### Data to examine
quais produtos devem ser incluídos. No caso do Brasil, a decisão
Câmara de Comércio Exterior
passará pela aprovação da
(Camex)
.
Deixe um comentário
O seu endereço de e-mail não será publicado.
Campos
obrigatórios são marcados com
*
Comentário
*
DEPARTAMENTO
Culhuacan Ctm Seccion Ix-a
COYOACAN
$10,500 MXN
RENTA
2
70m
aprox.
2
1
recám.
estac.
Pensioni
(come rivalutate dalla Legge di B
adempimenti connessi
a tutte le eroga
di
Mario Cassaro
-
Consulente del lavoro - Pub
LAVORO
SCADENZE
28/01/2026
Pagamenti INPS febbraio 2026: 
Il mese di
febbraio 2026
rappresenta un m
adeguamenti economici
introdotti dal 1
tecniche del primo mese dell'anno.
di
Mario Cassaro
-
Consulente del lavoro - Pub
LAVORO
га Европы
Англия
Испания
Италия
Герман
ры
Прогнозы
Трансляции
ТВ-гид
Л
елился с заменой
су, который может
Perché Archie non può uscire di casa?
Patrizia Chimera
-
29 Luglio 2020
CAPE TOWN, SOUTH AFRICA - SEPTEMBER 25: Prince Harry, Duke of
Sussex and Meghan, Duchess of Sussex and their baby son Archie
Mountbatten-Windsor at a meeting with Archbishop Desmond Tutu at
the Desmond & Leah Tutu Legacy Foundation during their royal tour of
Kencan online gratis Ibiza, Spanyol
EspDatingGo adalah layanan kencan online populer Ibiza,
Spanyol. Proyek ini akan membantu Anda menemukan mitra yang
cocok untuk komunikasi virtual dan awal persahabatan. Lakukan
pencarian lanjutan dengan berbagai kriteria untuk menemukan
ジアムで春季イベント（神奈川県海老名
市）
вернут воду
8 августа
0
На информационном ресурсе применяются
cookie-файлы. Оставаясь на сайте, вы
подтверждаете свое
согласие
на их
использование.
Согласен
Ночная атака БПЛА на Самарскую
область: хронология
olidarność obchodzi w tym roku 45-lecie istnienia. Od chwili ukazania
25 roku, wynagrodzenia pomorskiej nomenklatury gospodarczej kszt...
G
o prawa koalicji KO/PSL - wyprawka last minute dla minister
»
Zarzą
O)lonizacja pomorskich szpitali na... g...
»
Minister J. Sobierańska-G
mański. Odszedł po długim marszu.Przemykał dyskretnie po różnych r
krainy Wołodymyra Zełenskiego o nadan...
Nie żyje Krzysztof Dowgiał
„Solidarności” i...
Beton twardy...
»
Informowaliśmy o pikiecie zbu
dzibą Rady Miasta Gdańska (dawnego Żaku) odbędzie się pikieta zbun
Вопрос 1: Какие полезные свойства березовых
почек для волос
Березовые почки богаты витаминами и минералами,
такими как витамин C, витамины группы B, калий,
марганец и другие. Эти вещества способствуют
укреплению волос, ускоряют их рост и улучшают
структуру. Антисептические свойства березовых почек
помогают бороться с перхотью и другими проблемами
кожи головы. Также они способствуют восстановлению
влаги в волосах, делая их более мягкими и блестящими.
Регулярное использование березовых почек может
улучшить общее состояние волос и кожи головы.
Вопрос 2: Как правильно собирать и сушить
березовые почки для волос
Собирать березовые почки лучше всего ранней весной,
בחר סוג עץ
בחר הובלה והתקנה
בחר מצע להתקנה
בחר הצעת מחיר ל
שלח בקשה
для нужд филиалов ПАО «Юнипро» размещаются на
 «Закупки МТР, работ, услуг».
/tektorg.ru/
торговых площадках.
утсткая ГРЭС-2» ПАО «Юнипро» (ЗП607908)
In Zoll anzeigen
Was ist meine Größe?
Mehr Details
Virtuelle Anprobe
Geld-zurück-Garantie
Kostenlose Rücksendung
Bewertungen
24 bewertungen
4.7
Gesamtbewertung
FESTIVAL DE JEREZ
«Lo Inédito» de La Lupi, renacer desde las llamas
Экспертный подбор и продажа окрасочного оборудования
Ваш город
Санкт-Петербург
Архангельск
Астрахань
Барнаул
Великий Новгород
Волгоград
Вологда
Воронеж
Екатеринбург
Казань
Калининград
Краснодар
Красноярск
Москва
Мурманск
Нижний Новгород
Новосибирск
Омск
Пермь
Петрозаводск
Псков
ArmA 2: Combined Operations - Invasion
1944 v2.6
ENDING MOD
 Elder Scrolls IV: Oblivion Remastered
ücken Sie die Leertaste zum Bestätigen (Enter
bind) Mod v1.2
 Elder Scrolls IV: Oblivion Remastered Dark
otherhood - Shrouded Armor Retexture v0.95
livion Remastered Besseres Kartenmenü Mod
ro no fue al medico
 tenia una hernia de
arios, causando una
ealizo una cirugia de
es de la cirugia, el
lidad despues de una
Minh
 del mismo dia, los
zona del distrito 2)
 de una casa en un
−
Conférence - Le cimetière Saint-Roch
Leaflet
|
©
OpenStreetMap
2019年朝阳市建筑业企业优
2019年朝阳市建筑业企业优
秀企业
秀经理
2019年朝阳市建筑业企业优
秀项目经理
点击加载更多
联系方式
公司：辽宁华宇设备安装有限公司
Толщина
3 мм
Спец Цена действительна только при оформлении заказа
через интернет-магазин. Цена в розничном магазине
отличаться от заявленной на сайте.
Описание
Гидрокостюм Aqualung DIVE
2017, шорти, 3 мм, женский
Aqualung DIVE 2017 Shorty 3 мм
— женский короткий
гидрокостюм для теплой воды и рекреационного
######
> What is expected: Could you retype all of the entries, leaving every character unchanged?

> Solution for this exercise:
quais produtos devem ser incluídos. No caso do Brasil, a decisão
Câmara de Comércio Exterior
passará pela aprovação da
(Camex)
.
Deixe um comentário
O seu endereço de e-mail não será publicado.
Campos
obrigatórios são marcados com
*
Comentário
*
DEPARTAMENTO
Culhuacan Ctm Seccion Ix-a
COYOACAN
$10,500 MXN
RENTA
2
70m
aprox.
2
1
recám.
estac.
Pensioni
(come rivalutate dalla Legge di B
adempimenti connessi
a tutte le eroga
di
Mario Cassaro
-
Consulente del lavoro - Pub
LAVORO
SCADENZE
28/01/2026
Pagamenti INPS febbraio 2026: 
Il mese di
febbraio 2026
rappresenta un m
adeguamenti economici
introdotti dal 1
tecniche del primo mese dell'anno.
di
Mario Cassaro
-
Consulente del lavoro - Pub
LAVORO
га Европы
Англия
Испания
Италия
Герман
ры
Прогнозы
Трансляции
ТВ-гид
Л
елился с заменой
су, который может
Perché Archie non può uscire di casa?
Patrizia Chimera
-
29 Luglio 2020
CAPE TOWN, SOUTH AFRICA - SEPTEMBER 25: Prince Harry, Duke of
Sussex and Meghan, Duchess of Sussex and their baby son Archie
Mountbatten-Windsor at a meeting with Archbishop Desmond Tutu at
the Desmond & Leah Tutu Legacy Foundation during their royal tour of
Kencan online gratis Ibiza, Spanyol
EspDatingGo adalah layanan kencan online populer Ibiza,
Spanyol. Proyek ini akan membantu Anda menemukan mitra yang
cocok untuk komunikasi virtual dan awal persahabatan. Lakukan
pencarian lanjutan dengan berbagai kriteria untuk menemukan
ジアムで春季イベント（神奈川県海老名
市）
вернут воду
8 августа
0
На информационном ресурсе применяются
cookie-файлы. Оставаясь на сайте, вы
подтверждаете свое
согласие
на их
использование.
Согласен
Ночная атака БПЛА на Самарскую
область: хронология
olidarność obchodzi w tym roku 45-lecie istnienia. Od chwili ukazania
25 roku, wynagrodzenia pomorskiej nomenklatury gospodarczej kszt...
G
o prawa koalicji KO/PSL - wyprawka last minute dla minister
»
Zarzą
O)lonizacja pomorskich szpitali na... g...
»
Minister J. Sobierańska-G
mański. Odszedł po długim marszu.Przemykał dyskretnie po różnych r
krainy Wołodymyra Zełenskiego o nadan...
Nie żyje Krzysztof Dowgiał
„Solidarności” i...
Beton twardy...
»
Informowaliśmy o pikiecie zbu
dzibą Rady Miasta Gdańska (dawnego Żaku) odbędzie się pikieta zbun
Вопрос 1: Какие полезные свойства березовых
почек для волос
Березовые почки богаты витаминами и минералами,
такими как витамин C, витамины группы B, калий,
марганец и другие. Эти вещества способствуют
укреплению волос, ускоряют их рост и улучшают
структуру. Антисептические свойства березовых почек
помогают бороться с перхотью и другими проблемами
кожи головы. Также они способствуют восстановлению
влаги в волосах, делая их более мягкими и блестящими.
Регулярное использование березовых почек может
улучшить общее состояние волос и кожи головы.
Вопрос 2: Как правильно собирать и сушить
березовые почки для волос
Собирать березовые почки лучше всего ранней весной,
בחר סוג עץ
בחר הובלה והתקנה
בחר מצע להתקנה
בחר הצעת מחיר ל
שלח בקשה
для нужд филиалов ПАО «Юнипро» размещаются на
 «Закупки МТР, работ, услуг».
/tektorg.ru/
торговых площадках.
утсткая ГРЭС-2» ПАО «Юнипро» (ЗП607908)
In Zoll anzeigen
Was ist meine Größe?
Mehr Details
Virtuelle Anprobe
Geld-zurück-Garantie
Kostenlose Rücksendung
Bewertungen
24 bewertungen
4.7
Gesamtbewertung
FESTIVAL DE JEREZ
«Lo Inédito» de La Lupi, renacer desde las llamas
Экспертный подбор и продажа окрасочного оборудования
Ваш город
Санкт-Петербург
Архангельск
Астрахань
Барнаул
Великий Новгород
Волгоград
Вологда
Воронеж
Екатеринбург
Казань
Калининград
Краснодар
Красноярск
Москва
Мурманск
Нижний Новгород
Новосибирск
Омск
Пермь
Петрозаводск
Псков
ArmA 2: Combined Operations - Invasion
1944 v2.6
ENDING MOD
 Elder Scrolls IV: Oblivion Remastered
ücken Sie die Leertaste zum Bestätigen (Enter
bind) Mod v1.2
 Elder Scrolls IV: Oblivion Remastered Dark
otherhood - Shrouded Armor Retexture v0.95
livion Remastered Besseres Kartenmenü Mod
ro no fue al medico
 tenia una hernia de
arios, causando una
ealizo una cirugia de
es de la cirugia, el
lidad despues de una
Minh
 del mismo dia, los
zona del distrito 2)
 de una casa en un
−
Conférence - Le cimetière Saint-Roch
Leaflet
|
©
OpenStreetMap
2019年朝阳市建筑业企业优
2019年朝阳市建筑业企业优
秀企业
秀经理
2019年朝阳市建筑业企业优
秀项目经理
点击加载更多
联系方式
公司：辽宁华宇设备安装有限公司
Толщина
3 мм
Спец Цена действительна только при оформлении заказа
через интернет-магазин. Цена в розничном магазине
отличаться от заявленной на сайте.
Описание
Гидрокостюм Aqualung DIVE
2017, шорти, 3 мм, женский
Aqualung DIVE 2017 Shorty 3 мм
— женский короткий
гидрокостюм для теплой воды и рекреационного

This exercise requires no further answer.